### Texto fuente
::::::
Un solo universitario en 40 años: la vida en los Asperones de Málaga, una rotonda sin salida rodeada de pobreza
El millar de habitantes de la zona más excluida de esta ciudad, con un 90% de extrema pobreza, se sienten abandonados y olvidados por las administraciones. José Francisco Gómez, conocido como Bruce Lee, es el único graduado del barrio
En el colegio María de la O, en Málaga, hay un mural de 90 estrellas rojas sobre una pared blanca. Representan a cada persona del barrio de Los Asperones que ha terminado la Educación Secundaria Obligatoria. Parecen pocas para una población que supera el millar de vecinos, pero suponen todo un logro para quienes residen en la barriada más abandonada de la capital malagueña, ...
En el colegio María de la O, en Málaga, hay un mural de 90 estrellas rojas sobre una pared blanca. Representan a cada persona del barrio de Los Asperones que ha terminado la Educación Secundaria Obligatoria. Parecen pocas para una población que supera el millar de vecinos, pero suponen todo un logro para quienes residen en la barriada más abandonada de la capital malagueña, con el 90% de sus habitantes en situación de extrema pobreza. El astro más alto, de color dorado, lleva el nombre de José Francisco Gómez, el único con estudios universitarios (graduado en Educación Social) en los casi 40 años de trayectoria de esta barriada, nacida como solución temporal en los años ochenta y convertida hoy en gueto de exclusión. “He tenido la suerte de que mis padres empujaban mucho, pero también de encontrar a profesores, amigos y parejas que me han ayudado”, dice con humildad Gómez, de 27 años, al que conocen como Bruce Lee. No porque vaya dando patadas, sino porque era un niño con los ojos muy rasgados.
Moreno, “muy moreno”, de etnia gitana, Gómez es la excepción en Los Asperones, a siete kilómetros al norte del centro de la ciudad y hasta hace poco lejos de todo. Es uno de los lunares de la ciudad de moda. Parte de sus 250 viviendas son prefabricadas, preparadas para durar tres o cuatro años cuando fueron instaladas por las administraciones a finales de los años ochenta. Eran una medida temporal para erradicar el chabolismo de distintas zonas y acoger a las personas afectadas por las grandes inundaciones de 1989. Ahí siguen, precarias, con goteras y grietas, mientras el poblado crece con nuevas infraviviendas, similares a las de los asentamientos de migrantes de Almería o Huelva. Sus habitantes eran todos romaníes al inicio, hoy la mezcla es más que evidente al pasear por sus callejuelas. Nadie lo hace. Esta es una zona alejada de todo, sin tiendas, bares, parque infantil o iluminación pública. Lo único, constantes fallos eléctricos y oscuridad nocturna, a pesar de que los edificios universitarios de enfrente, vacíos cada noche, sí tienen luz. El entorno es insuperable: la barriada está rodeada por un enorme desguace, el cementerio, el vertedero de la ciudad y las cocheras del metro, que aquí no para.
::::::
[Datos extraídos de una colección]
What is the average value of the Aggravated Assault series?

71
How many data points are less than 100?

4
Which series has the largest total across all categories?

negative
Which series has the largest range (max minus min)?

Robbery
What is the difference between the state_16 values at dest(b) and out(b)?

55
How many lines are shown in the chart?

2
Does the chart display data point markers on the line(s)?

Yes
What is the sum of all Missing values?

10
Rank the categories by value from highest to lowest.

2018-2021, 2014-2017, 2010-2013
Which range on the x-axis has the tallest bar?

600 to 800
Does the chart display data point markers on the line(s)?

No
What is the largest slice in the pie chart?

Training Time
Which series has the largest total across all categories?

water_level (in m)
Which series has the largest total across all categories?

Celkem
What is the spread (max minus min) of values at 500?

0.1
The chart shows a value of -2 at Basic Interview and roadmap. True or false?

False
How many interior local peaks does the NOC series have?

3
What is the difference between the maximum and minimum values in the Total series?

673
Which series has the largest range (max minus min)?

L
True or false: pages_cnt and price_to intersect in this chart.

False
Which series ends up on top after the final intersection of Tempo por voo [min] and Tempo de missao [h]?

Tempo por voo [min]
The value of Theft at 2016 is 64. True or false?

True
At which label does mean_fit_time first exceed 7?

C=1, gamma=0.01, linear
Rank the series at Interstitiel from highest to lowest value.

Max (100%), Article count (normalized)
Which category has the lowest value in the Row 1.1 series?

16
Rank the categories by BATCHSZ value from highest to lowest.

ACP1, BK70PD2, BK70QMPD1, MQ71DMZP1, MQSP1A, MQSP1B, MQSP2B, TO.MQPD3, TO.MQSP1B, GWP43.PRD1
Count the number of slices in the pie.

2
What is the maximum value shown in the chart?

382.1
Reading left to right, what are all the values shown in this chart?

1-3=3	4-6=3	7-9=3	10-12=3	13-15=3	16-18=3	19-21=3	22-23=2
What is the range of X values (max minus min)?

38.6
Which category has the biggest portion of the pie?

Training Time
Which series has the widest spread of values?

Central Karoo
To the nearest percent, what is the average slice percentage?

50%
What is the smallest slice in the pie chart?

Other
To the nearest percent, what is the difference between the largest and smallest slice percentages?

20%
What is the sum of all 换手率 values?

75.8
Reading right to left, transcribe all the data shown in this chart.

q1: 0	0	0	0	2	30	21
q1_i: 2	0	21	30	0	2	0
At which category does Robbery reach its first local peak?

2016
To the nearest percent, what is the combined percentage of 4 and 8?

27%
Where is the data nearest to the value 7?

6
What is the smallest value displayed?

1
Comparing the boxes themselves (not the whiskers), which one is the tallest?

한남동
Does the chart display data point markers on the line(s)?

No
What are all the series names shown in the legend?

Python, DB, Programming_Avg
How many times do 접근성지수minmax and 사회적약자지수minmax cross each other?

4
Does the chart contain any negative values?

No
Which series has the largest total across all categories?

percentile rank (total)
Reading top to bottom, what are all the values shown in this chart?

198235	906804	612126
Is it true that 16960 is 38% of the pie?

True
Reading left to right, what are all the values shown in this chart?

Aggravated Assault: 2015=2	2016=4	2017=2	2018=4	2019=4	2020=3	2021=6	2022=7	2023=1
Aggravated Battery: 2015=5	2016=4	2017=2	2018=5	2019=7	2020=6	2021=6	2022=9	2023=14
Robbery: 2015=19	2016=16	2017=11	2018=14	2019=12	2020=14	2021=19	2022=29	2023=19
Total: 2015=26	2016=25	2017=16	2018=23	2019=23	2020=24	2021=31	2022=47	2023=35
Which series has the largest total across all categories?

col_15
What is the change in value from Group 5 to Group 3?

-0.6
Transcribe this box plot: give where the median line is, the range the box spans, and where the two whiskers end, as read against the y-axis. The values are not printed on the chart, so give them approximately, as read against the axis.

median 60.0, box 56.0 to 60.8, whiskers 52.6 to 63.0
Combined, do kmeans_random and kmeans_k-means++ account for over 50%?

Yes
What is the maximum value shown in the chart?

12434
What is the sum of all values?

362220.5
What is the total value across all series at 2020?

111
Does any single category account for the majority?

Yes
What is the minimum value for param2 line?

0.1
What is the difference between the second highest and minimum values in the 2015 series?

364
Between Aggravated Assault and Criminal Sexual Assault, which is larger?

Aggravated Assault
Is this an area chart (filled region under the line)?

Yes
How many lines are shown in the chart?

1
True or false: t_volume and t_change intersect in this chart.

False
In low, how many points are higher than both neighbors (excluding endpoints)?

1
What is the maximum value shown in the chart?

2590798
::::::
### Ejercicios
[a] Cambia "vecinos" por "residentes" en el fragmento del texto sobre Los Asperones que empieza en "Un solo universitario" y termina en "capital malagueña, ...", y escríbelo de nuevo.
[b] Enumera todo lo que rodea la barriada según el texto sobre Los Asperones.
[c] Continúa el texto sobre Los Asperones a partir de su última oración.

### Tus respuestas
[a]
Un solo universitario en 40 años: la vida en los Asperones de Málaga, una rotonda sin salida rodeada de pobreza
El millar de habitantes de la zona más excluida de esta ciudad, con un 90% de extrema pobreza, se sienten abandonados y olvidados por las administraciones. José Francisco Gómez, conocido como Bruce Lee, es el único graduado del barrio
En el colegio María de la O, en Málaga, hay un mural de 90 estrellas rojas sobre una pared blanca. Representan a cada persona del barrio de Los Asperones que ha terminado la Educación Secundaria Obligatoria. Parecen pocas para una población que supera el millar de residentes, pero suponen todo un logro para quienes residen en la barriada más abandonada de la capital malagueña, ...

[b] Un enorme desguace, el cementerio, el vertedero de la ciudad y las cocheras del metro.

[c]
Cuando este periódico ha preguntado al Ayuntamiento de Málaga por este barrio, le ha pasado la pelota a la Junta de Andalucía, aunque un informe municipal reconoce que el arrabal “dispone de unas condiciones que hacen injustificable” que se mantenga así en el tiempo. “Estamos trabajando”, responde la Administración andaluza. No especifican en qué. Hace dos años, una nota de prensa informaba de que una mesa técnica aprobaba la constitución de una comisión que elaboraría un plan de intervención. Palabras que no han dado paso a noticias posteriores. Tampoco las recibió, en 2020, el entonces relator para la extrema pobreza de la ONU, Philip Alston. Solicitó información sobre los planes de la Junta que, “de manera inexplicable, no pudo proporcionar información alguna”. Lo refleja en el estudio sobre España, donde Alston subrayaba las “circunstancias calamitosas” de los habitantes de Los Asperones, cuya edad media ronda los 26 años y su esperanza de vida es “más baja que en el resto de España”, según un trabajo publicado en 2019.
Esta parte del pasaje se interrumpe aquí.